_WORK TO BE COMPLETED_: Reproduce the lines from the one containing "BESCHREIBUNG" through the one containing "Cockpit table", both included.

_DATA FOR REVIEW_:
************

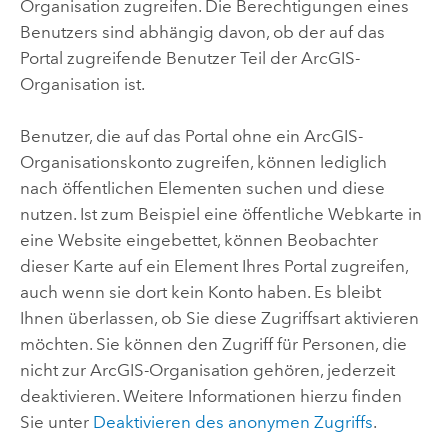
Organisation zugreifen. Die Berechtigungen eines
Benutzers sind abhängig davon, ob der auf das
Portal zugreifende Benutzer Teil der ArcGIS-
Organisation ist.
Benutzer, die auf das Portal ohne ein ArcGIS-
Organisationskonto zugreifen, können lediglich
nach öffentlichen Elementen suchen und diese
nutzen. Ist zum Beispiel eine öffentliche Webkarte in
eine Website eingebettet, können Beobachter
dieser Karte auf ein Element Ihres Portal zugreifen,
auch wenn sie dort kein Konto haben. Es bleibt
Ihnen überlassen, ob Sie diese Zugriffsart aktivieren
möchten. Sie können den Zugriff für Personen, die
nicht zur ArcGIS-Organisation gehören, jederzeit
deaktivieren. Weitere Informationen hierzu finden
Sie unter
Deaktivieren des anonymen Zugriffs
.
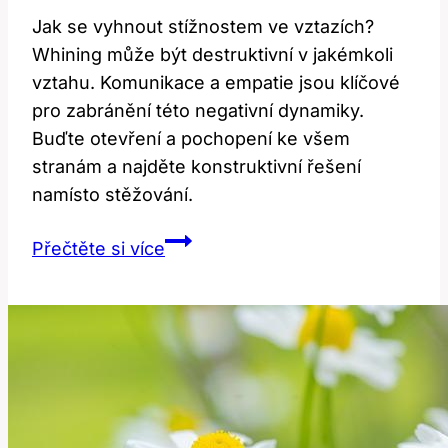
Jak se vyhnout stížnostem ve vztazích?
Whining může být destruktivní v jakémkoli
vztahu. Komunikace a empatie jsou klíčové
pro zabránění této negativní dynamiky.
Buďte otevření a pochopení ke všem
stranám a najděte konstruktivní řešení
namísto stěžování.
Whining:
Přečtěte si více
Jak
Se
Vyhnout
Stížnostem
ve
Vztazích?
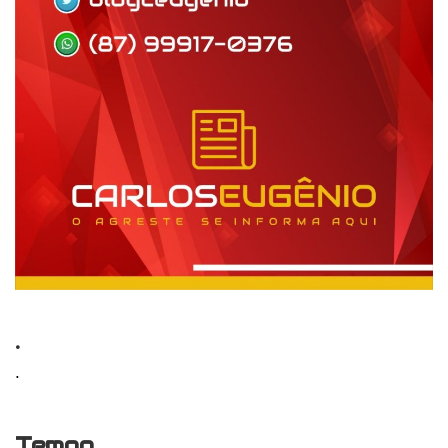
.
.
Tempo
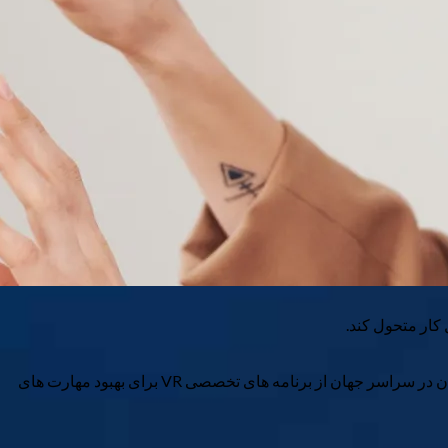
اکنون بسیاری از شرکت‌ها آموزش واقعیت مجازی را راهی کارآمد و ارزان‌تر برای کمک به پیشرفت کارکنان خود در محل کار می‌دانند. کارگران در سراسر جهان از برنامه های تخصصی VR برای بهبود مهارت های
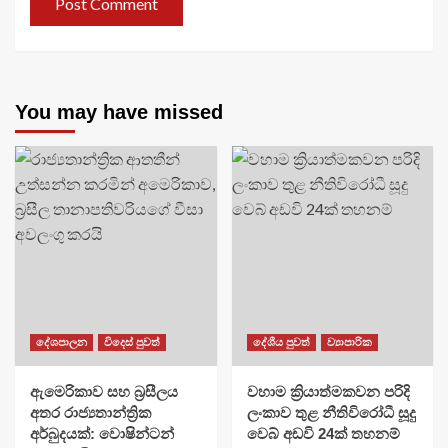
You may have missed
දේශපාලන
විදෙස් පුවත්
දේශීය පුවත්
ව්‍යාපාරික
ඇමෙරිකාව සහ බ්‍රසීලය
වහාම ක්‍රියාත්මකවන පරිදි
අතර රාජ්‍යතාන්ත්‍රික
ලංකාව තුළ නීතිවිරෝධී සූදු
අර්බුදයක්: වොෂින්ටන්
වෙබ් අඩවි 24ක් තහනම්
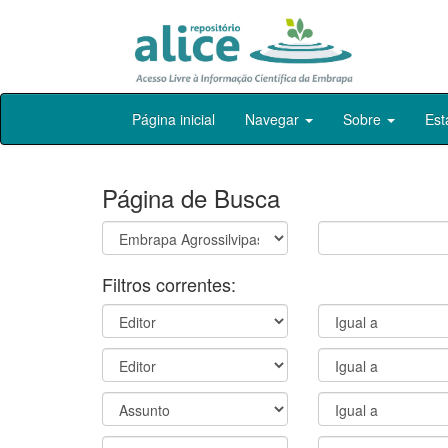
Skip
Página inicial
Navegar
Sobre
Est
navigation
Página de Busca
Filtros correntes:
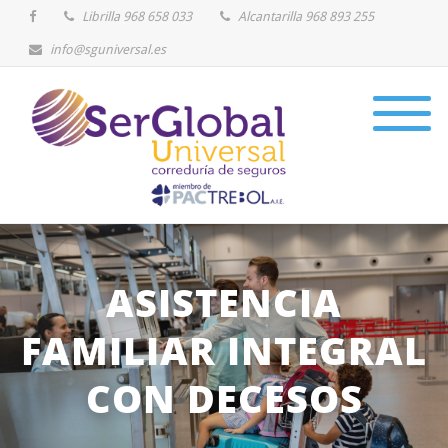
Librilla 968 658 033
Alcantarilla 968 893 255
info@sguniversal.es
ASISTENCIA
FAMILIAR INTEGRAL
CON DECESOS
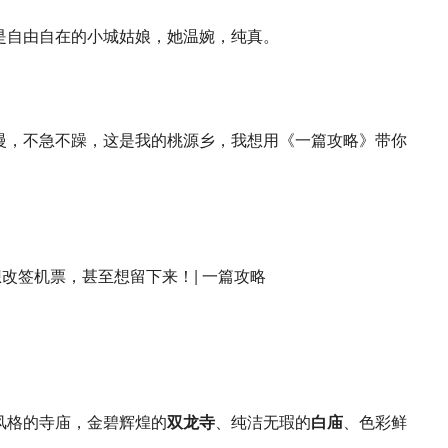
是自由自在的小城姑娘，她温婉，纯真。
慢，不急不躁，这是我的桃源乡，我想用《一篇攻略》带你
风格的寺庙，金碧辉煌的
双龙寺
、纯洁无瑕的
白庙
、色彩鲜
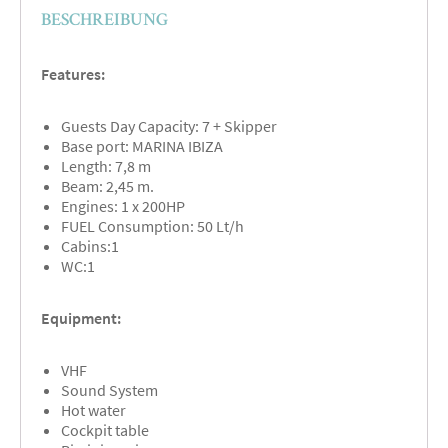
BESCHREIBUNG
Features:
Guests Day Capacity: 7 + Skipper
Base port: MARINA IBIZA
Length: 7,8 m
Beam: 2,45 m.
Engines: 1 x 200HP
FUEL Consumption: 50 Lt/h
Cabins:1
WC:1
Equipment:
VHF
Sound System
Hot water
Cockpit table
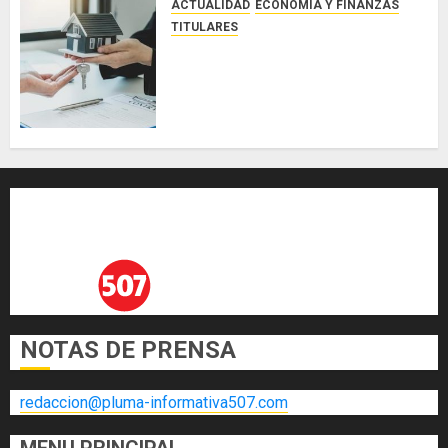
ACTUALIDAD
ECONOMÍA Y FINANZAS
TITULARES
ACOBIR reconoce decisión del
Gobierno Nacional de eliminar el
ITBI para facilitar el acceso a la
vivienda y dinamizar el sector
inmobiliario
AGOSTO 3, 2026
0
NOTAS DE PRENSA
redaccion@pluma-informativa507.com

************

_SOLUTION TO THE PROBLEM_:
BESCHREIBUNG
Features:
Guests Day Capacity: 7 + Skipper
Base port: MARINA IBIZA
Length: 7,8 m
Beam: 2,45 m.
Engines: 1 x 200HP
FUEL Consumption: 50 Lt/h
Cabins:1
WC:1
Equipment:
VHF
Sound System
Hot water
Cockpit table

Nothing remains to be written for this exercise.